Tag Archives: Texas GOP

Speaker’s job still threatened

Dade Phelan’s close runoff victory in the Golden Triangle of Texas well could come at a price for the Beaumont Republican.

He wants to keep his job as speaker of the Texas House of Representatives. To do that he had to fend off a GOP primary challenge from a first-time candidate David Covey, recruited to run in the primary by Attorney General Ken Paxton, who sought revenge against Phelan.

The speaker led the House that impeached Paxton on criminal charges. The vote was overwhelmingly bipartisan. Paxton then stood trial in the Senate, which acquitted him in a partisan show of cowardice.

Covey by all rights had no business forcing a runoff with the veteran legislator. He did and now Phelan is set to take office for another term.

I have spoken, though, with veteran lawmakers who believe Phelan’s victory in the runoff might not be worth having. His fellow Republicans are split among themselves over whether Phelan did the right thing by letting the House work its will in impeaching Paxton. The Texas House is chock full of MAGA Republicans who would love nothing better than to boot Phelan out of the speaker’s chair and install someone more to their liking.

As we have seen throughout the country, today’s Republican Party is controlled by those who are desperately loyal to the cult leader who is calling the shots.

My own preference, not that it matters? I hope Dade Phelan keeps his job. We need someone with a brain managing at least one of the state’s legislative chambers.

GOP needs psychiatric help

Two pieces of campaign literature ended up in my mailbox this weekend that sent out a loud and clear message.

The Texas Republican Party is suffering from a form of schizophrenia I never have seen …. at least not to this degree. The examples showed up in competing flyers for two Republicans vying for a seat on the Texas State Board of Education.

Follow me for a moment on this, because it’s a beaut.

Pam Little is running against Jamie Kohlmann in the May 28 GOP runoff for SBOE’s District 12 seat. Little is the incumbent. She finished first in the primary but didn’t gather enough votes to win the GOP primary outright., Hence, the two of them are running off for the nomination.

Little has garnered the endorsement of GOP U.S. Rep. Keith Self, a loud-and-proud MAGA Republican who also has endorsed the election of POTUS No. 45 this fall.

What does Self say about Little? She’s a “strong conservative” who has taken a “bold stance against radical ideologies and focused on positive outcomes for students.” Little helped bring back “cursive writing,” she fought and won “to keep the woke agenda out of our social studies standards. Kohlmann, according to Self, has endorsed a “liberal Democrat” for the Dallas ISD school board and gave him money to assist him in his effort to be elected.

*WORK TO COMPLETE:*
Copy the passage of the post on the Texas GOP from "Two pieces of" to "Board of Education.". The data after this point comes from a separate source.

*MATERIAL PROVIDED:*

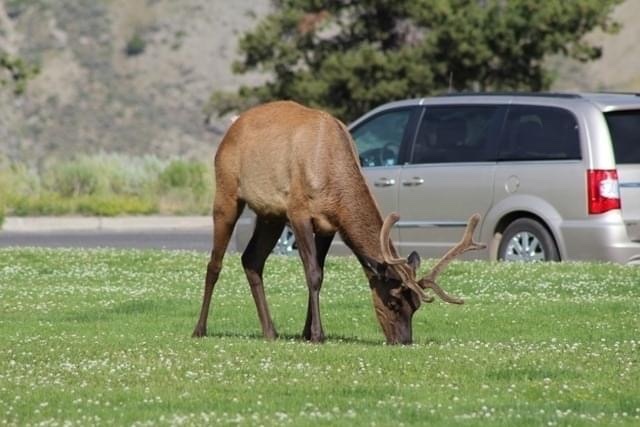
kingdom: Animalia
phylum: Chordata
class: Mammalia
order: Artiodactyla
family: Cervidae
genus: Cervus
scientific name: Cervus elaphus
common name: Red deer
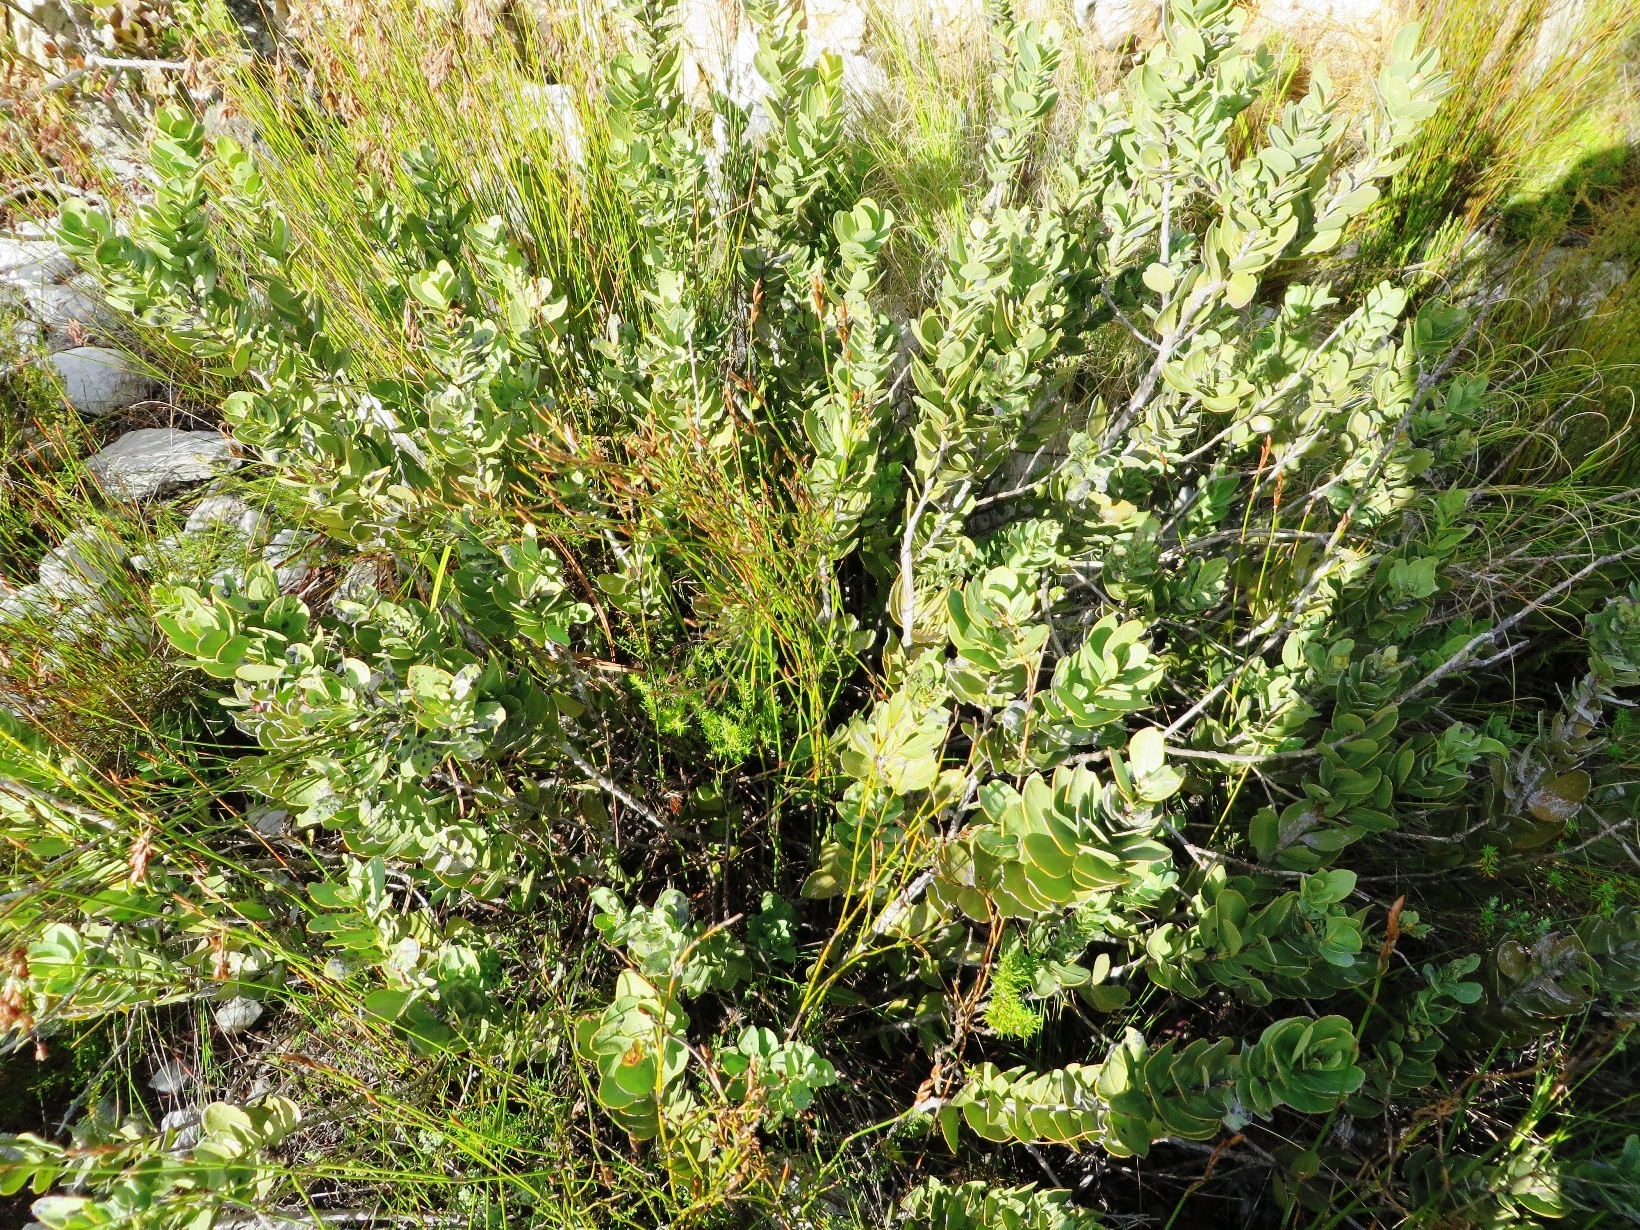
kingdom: Plantae
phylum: Tracheophyta
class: Magnoliopsida
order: Santalales
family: Santalaceae
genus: Osyris
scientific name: Osyris speciosa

*OUTPUT OF THE EXERCISE:*
Two pieces of campaign literature ended up in my mailbox this weekend that sent out a loud and clear message.

The Texas Republican Party is suffering from a form of schizophrenia I never have seen …. at least not to this degree. The examples showed up in competing flyers for two Republicans vying for a seat on the Texas State Board of Education.